YOUR ASSIGNMENT |
For each line below that holds "Generale", return the line as it stands.

DATA UNDER STUDY |
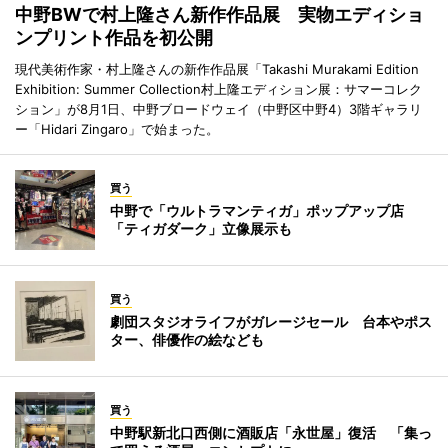
中野BWで村上隆さん新作作品展 実物エディショ
ンプリント作品を初公開
現代美術作家・村上隆さんの新作作品展「Takashi Murakami Edition
Exhibition: Summer Collection村上隆エディション展：サマーコレク
ション」が8月1日、中野ブロードウェイ（中野区中野4）3階ギャラリ
ー「Hidari Zingaro」で始まった。
買う
中野で「ウルトラマンティガ」ポップアップ店
「ティガダーク」立像展示も
買う
劇団スタジオライフがガレージセール 台本やポス
ター、俳優作の絵なども
買う
中野駅新北口西側に酒販店「永世屋」復活 「集っ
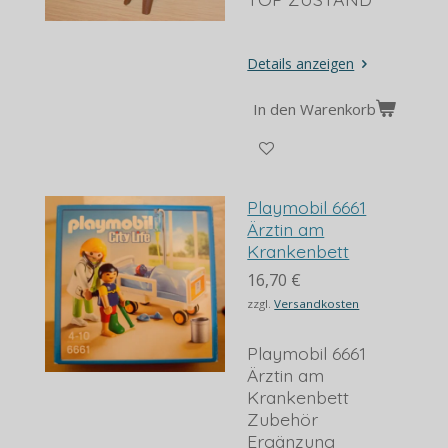
Details anzeigen
In den Warenkorb
Playmobil 6661
Ärztin am
Krankenbett
16,70 €
zzgl.
Versandkosten
Playmobil 6661
Ärztin am
Krankenbett
Zubehör
Ergänzung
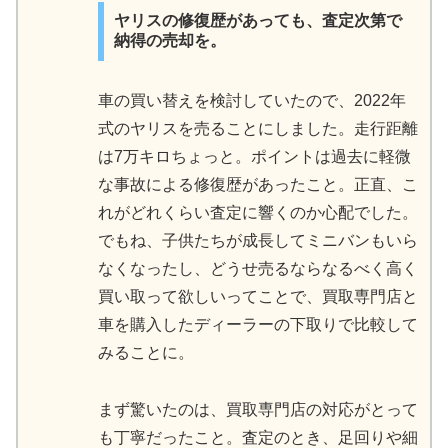
ヤリスの修復歴があっても、査定次第で
納得の売却を。
車の買い替えを検討していたので、2022年
式のヤリスを売ることにしました。走行距離
は7万キロちょっと。ポイントは過去に軽微
な事故による修復歴があったこと。正直、こ
れがどれくらい査定に響くのか心配でした。
でもね、子供たちが成長してミニバンもいら
なくなったし、どうせ売るならなるべく高く
買い取って欲しいってことで、買取専門店と
車を購入したディーラーの下取りで比較して
みることに。
まず驚いたのは、買取専門店の対応がとって
も丁寧だったこと。査定のとき、足回りや細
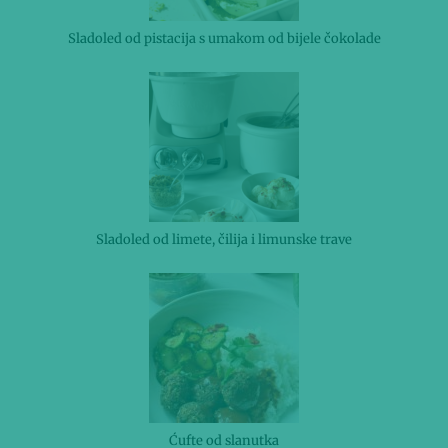
Sladoled od pistacija s umakom od bijele čokolade
Sladoled od limete, čilija i limunske trave
Ćufte od slanutka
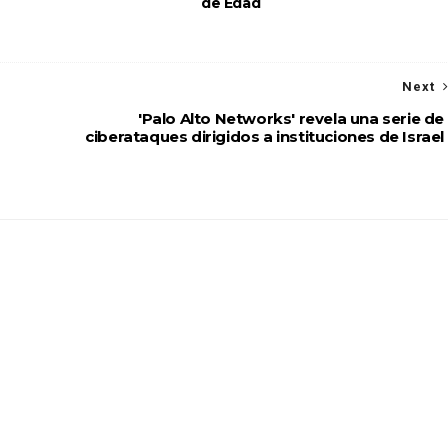
de Edad
Next
'Palo Alto Networks' revela una serie de
ciberataques dirigidos a instituciones de Israel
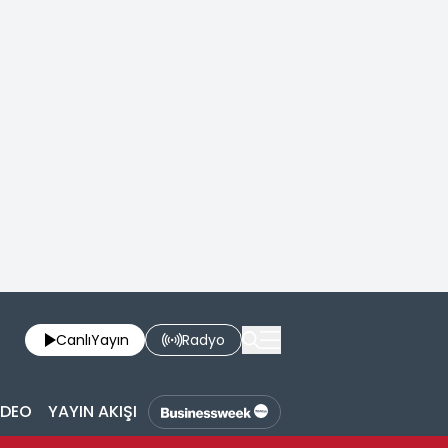
Canlı
Yayın
Radyo
İDEO
YAYIN AKIŞI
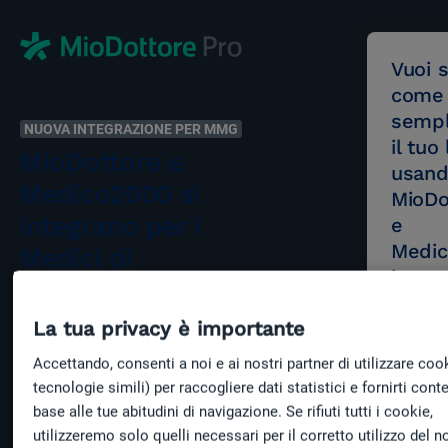
Vuoi 
come
sempl
NUOVA INTEGRAZIONE PER MMG
il tuo
MioDottore e
usan
Medico2000 si
MioDo
integrano per i
e
Medi
Medici di
in ma
Medicina
integr
Generale
La tua privacy è importante
Compila 
Questa integrazione consente
modulo 
Accettando, consenti a noi e ai nostri partner di utilizzare coo
ai Medici di Medicina Generale
offrire
tecnologie simili) per raccogliere dati statistici e fornirti conte
di sfruttare strumenti e
dimostr
base alle tue abitudini di navigazione. Se rifiuti tutti i cookie,
vantaggi di entrambi i sistemi
,
gratuita
utilizzeremo solo quelli necessari per il corretto utilizzo del n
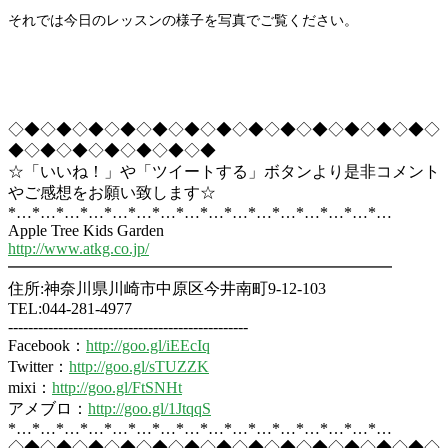
それでは今日のレッスンの様子を写真でご覧ください。
◇◆◇◆◇◆◇◆◇◆◇◆◇◆◇◆◇◆◇◆◇◆◇◆◇◆◇
◆◇◆◇◆◇◆◇◆◇◆◇◆
☆「いいね！」や「ツイートする」ボタンより是非コメント
やご感想をお願い致します☆
*…*…*…*…*…*…*…*…*…*…*…*…*…*…*…*…
Apple Tree Kids Garden
http://www.atkg.co.jp/
━━━━━━━━━━━━━━━━━━━━━━━━
住所:神奈川県川崎市中原区今井南町9-12-103
TEL:044-281-4977
------------------------------------------------
Facebook：
http://goo.gl/iEEcIq
Twitter：
http://goo.gl/sTUZZK
mixi：
http://goo.gl/FtSNHt
アメブロ：
http://goo.gl/1JtqqS
*…*…*…*…*…*…*…*…*…*…*…*…*…*…*…*…
◇◆◇◆◇◆◇◆◇◆◇◆◇◆◇◆◇◆◇◆◇◆◇◆◇◆◇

TASK RESPONSE |
Generale
ai Medici di Medicina Generale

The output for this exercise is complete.